◆ WHAT YOU HAVE TO DO
Pick out every line in the records below that contains the string "Residence", and copy each of those lines.

SOURCE MATERIAL START

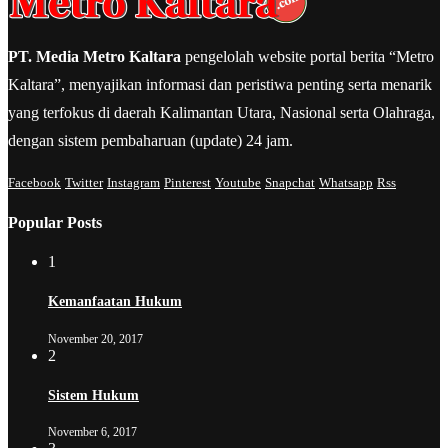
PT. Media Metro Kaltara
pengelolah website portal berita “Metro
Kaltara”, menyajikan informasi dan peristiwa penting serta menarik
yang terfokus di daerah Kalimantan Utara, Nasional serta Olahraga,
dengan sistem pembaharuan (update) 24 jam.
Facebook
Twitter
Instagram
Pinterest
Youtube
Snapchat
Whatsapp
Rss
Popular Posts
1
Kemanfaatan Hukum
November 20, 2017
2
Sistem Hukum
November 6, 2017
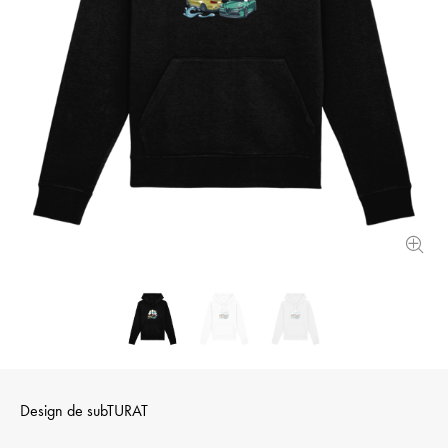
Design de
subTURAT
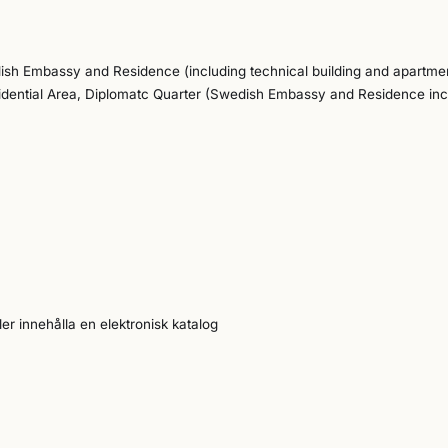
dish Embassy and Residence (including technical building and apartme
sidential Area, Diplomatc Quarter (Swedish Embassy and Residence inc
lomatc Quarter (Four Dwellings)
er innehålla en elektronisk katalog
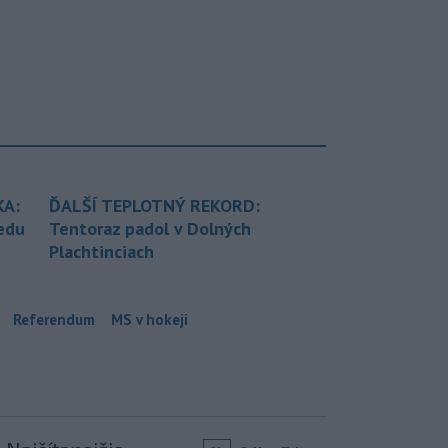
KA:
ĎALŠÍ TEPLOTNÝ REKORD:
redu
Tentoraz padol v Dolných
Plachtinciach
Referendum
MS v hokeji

SOURCE MATERIAL END
SOURCE MATERIAL START

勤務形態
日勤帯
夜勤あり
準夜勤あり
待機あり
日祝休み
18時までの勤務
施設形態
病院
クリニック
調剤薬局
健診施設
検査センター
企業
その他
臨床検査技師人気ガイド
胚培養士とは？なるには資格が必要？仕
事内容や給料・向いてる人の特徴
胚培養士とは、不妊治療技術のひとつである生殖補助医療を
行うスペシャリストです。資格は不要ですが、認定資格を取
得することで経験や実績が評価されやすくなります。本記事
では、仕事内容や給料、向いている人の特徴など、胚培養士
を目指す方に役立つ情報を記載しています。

SOURCE MATERIAL END

◆ EXERCISE RESPONSE
dish Embassy and Residence (including technical building and apartme
sidential Area, Diplomatc Quarter (Swedish Embassy and Residence inc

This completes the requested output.